* [Data shown]
□ □ □
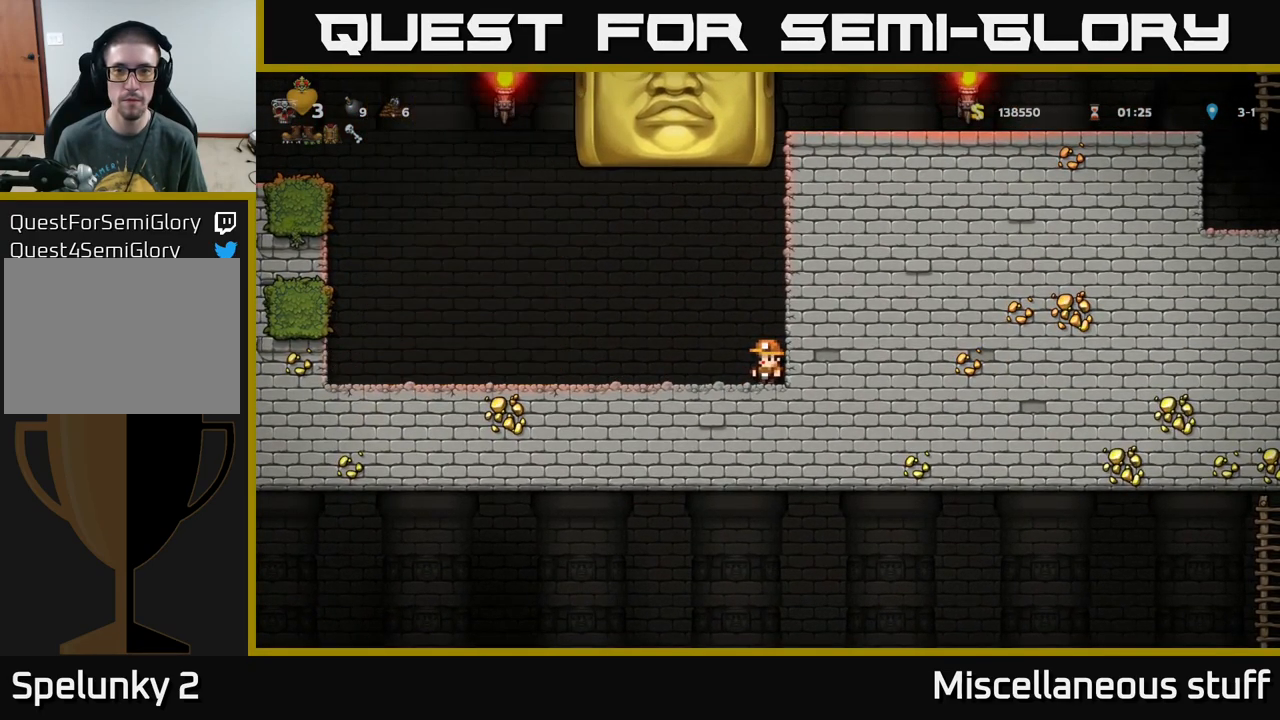
{"buttons": ["DPAD_LEFT"], "left_stick": "center", "events": []}
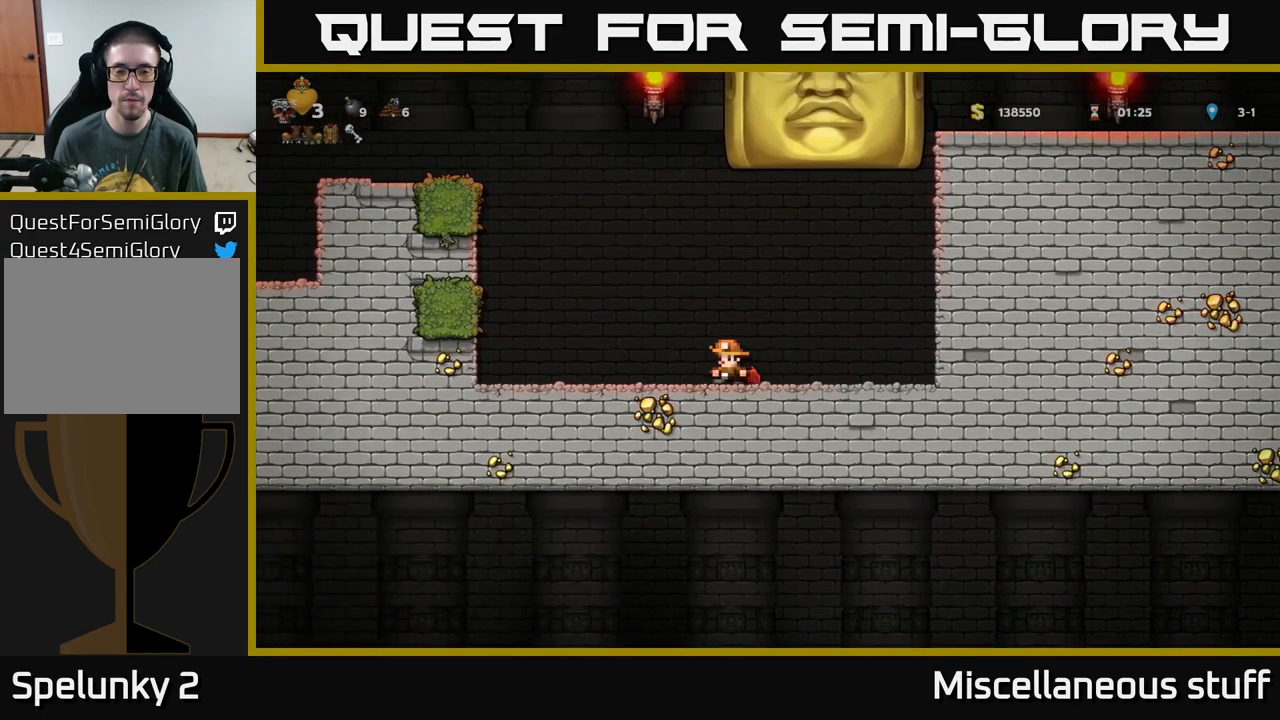
{"buttons": [], "left_stick": "center", "events": [[450, "DPAD_LEFT", "up"]]}
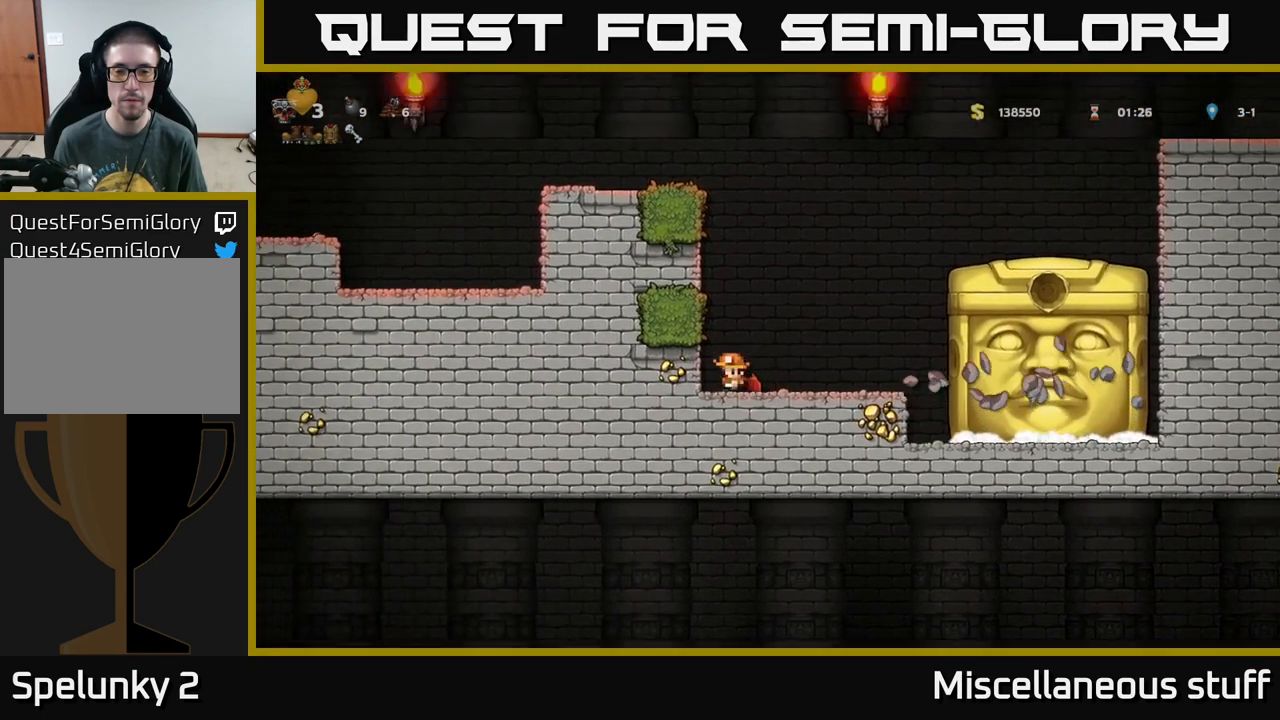
{"buttons": [], "left_stick": "center", "events": [[66, "DPAD_RIGHT", "down"], [133, "DPAD_RIGHT", "up"]]}
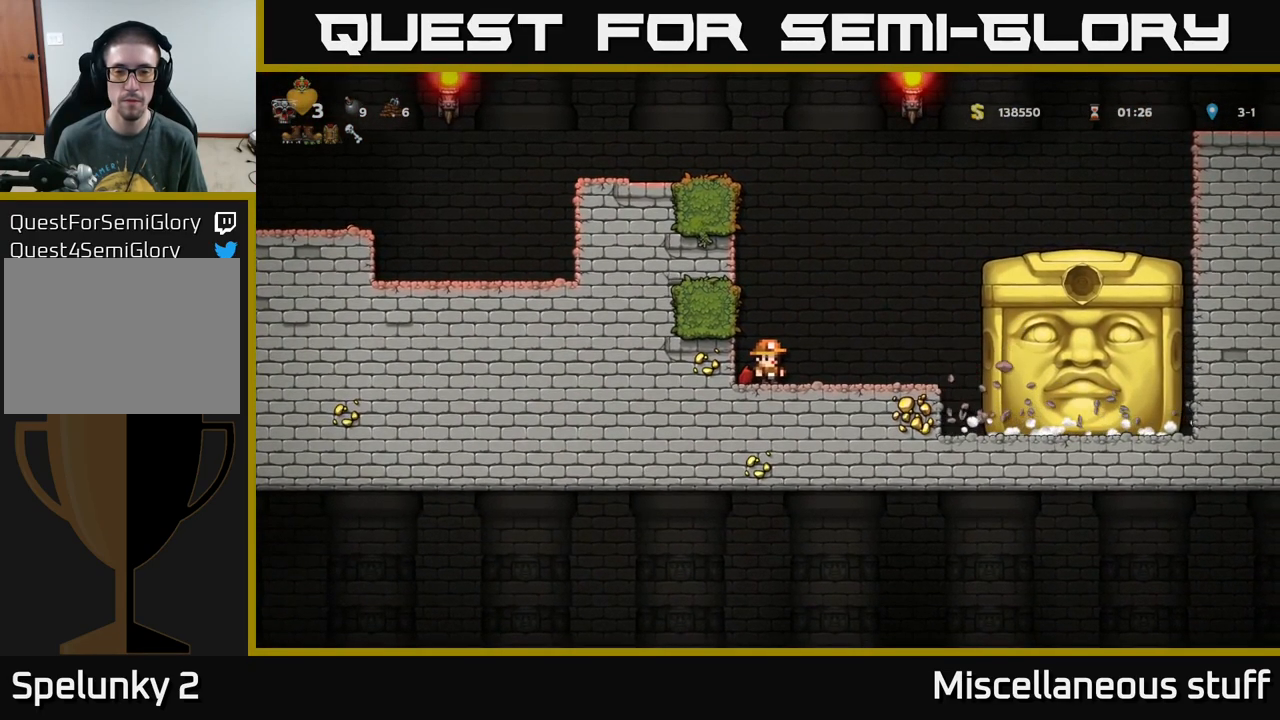
{"buttons": [], "left_stick": "center", "events": []}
□ □ □
* [Instructions to follow] The answer should be the complete listing, set down exactly, without pictures.

* [Answer section]
{"buttons": ["DPAD_LEFT"], "left_stick": "center", "events": []}
{"buttons": [], "left_stick": "center", "events": [[450, "DPAD_LEFT", "up"]]}
{"buttons": [], "left_stick": "center", "events": [[66, "DPAD_RIGHT", "down"], [133, "DPAD_RIGHT", "up"]]}
{"buttons": [], "left_stick": "center", "events": []}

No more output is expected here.